Republicans Are Trying to Sneak an E-Cigarette Exemption Past the FDA
It’s last-minute Congressional budget season, which, for politicians, means it’s time to sneak totally unrelated provisions into the budget bill. And this year, the Republicans have a gift for all the vapers out there: a provision about the “grandfather date” for tobacco products. Wait, what? But keep reading—this obscure little provision could exempt current e-cigarettes from upcoming regulation, all by going around the Food and Drug Administration.
Whatever you think of e-cigarettes, the FDA clearly wants to start regulating them. E-cigarette use has risen dramatically, and most worrisome for public health advocates, teen use tripled from 2013 to 2014. The FDA has not revealed its final e-cig rule yet, but the vaping industry fears the worst. “It will decimate all but a small handful of manufacturers,” says Gregory Conley, president of the American Vaping Association, an industry-funded advocacy group. To prevent that, they’ve focused on the grandfather date.
The FDA gets the power to oversee tobacco products—like cigarettes and chewing tobacco—from the Tobacco Control Act. Congress passed it in 2009, but the act grandfathers in tobacco products that were on the market before February 15, 2007, so their manufacturers don’t need FDA review of those products. E-cigarettes are such a new category that the FDA doesn’t have a rule deeming them a tobacco product yet, and also, uh, e-cigarettes didn’t exist in the US before 2007.
E-cigarettes became popular a couple years later, and in that unregulated market bloomed hundreds of flavors like Unicorn Puke and Fruit Squirts, often marketed to teens. Under the Tobacco Control Act, manufacturers of new tobacco products—including basically every e-cig maker, if the FDA gets their way—have to file a “retroactive premarket application,” which is a great piece of bureaucratic language, to continue selling their products. The FDA reviews the product’s ingredients, packaging, and health risks.
But push the grandfather date forward, as the vaping industry hopes Congress will do, and e-cig makers get grandfathered along with all the old cigarettes and chewing tobacco—so no FDA review needed. That’s good for business. On the other hand, if teen vaping is your concern, the American Lung Association’s head of advocacy, Erika Sward, says pushing the grandfather date “essentially opens the door for years to come for these candy and fruit-flavored products.”
The vaping industry has fought regulations since 2009, when the FDA seized e-cigarette shipments as unapproved drug delivery devices. Tobacco companies sued the FDA, and a judge ruled the agency could only regulate e-cigarettes as tobacco products, which could require a less stringent review. The FDA released a draft rule to regulate e-cigs in 2014, and in October it sent a final rule to the White House, which has 90 days to approve or kick it back to the FDA.

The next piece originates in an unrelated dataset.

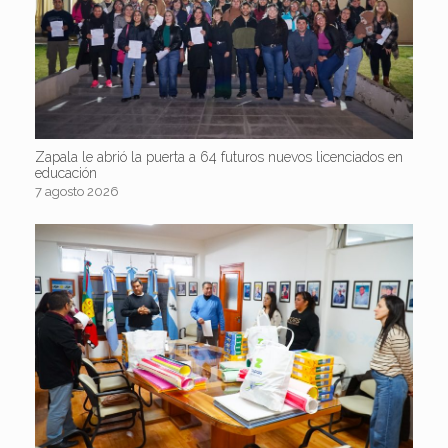
Zapala le abrió la puerta a 64 futuros nuevos licenciados en
educación
7 agosto 2026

The argument for lighter, or no, regulation is that e-cigarettes are safer than traditional cigarettes, which nearly everyone agrees with. But what’s better for you individually may not translate to what’s better for society as a whole. Here is where the evidence gets murkier. Are heavy smokers switching to e-cigarettes, which is a net positive? Or are people who would otherwise quit or never start using tobacco now vaping, a net negative? Do these two effects cancel each other out? Not enough solid research exists to support any argument, but public health advocates have reason to err on the side of caution: “There’s no such thing as a safe addictive product,” says Gregg Haifley, federal relations director of the American Cancer Society Cancer Action Network.
The Tobacco Control Act does, in fact, have a regulatory pathway to prove a product comes with “reduced harm.” It comes out of tobacco companies marketing their products as “light” or “low” without any scientific proof to back it up. So far, only one company, Swedish Match, has tried with snus (a type of loose tobacco you put your mouth). It failed. Swedish Match submitted thousands of pages of documents for the process, and Conley says it would be prohibitively expensive for small manufacturers.
Both sides agree, however, that the FDA should set standards to keep out harmful chemicals, like diacetyl, a chemical that causes a respiratory condition called “popcorn lung.” A report from Harvard researchers this week found diacetyl in 75 percent of tested e-cigarettes. But the FDA can’t set product standards for e-cigs they’re officially classified as tobacco products, which comes with the premarket application requirements. Unless, of course, Congress decides to grandfather in e-cigs. It’s bureaucratic wrangling all the way down.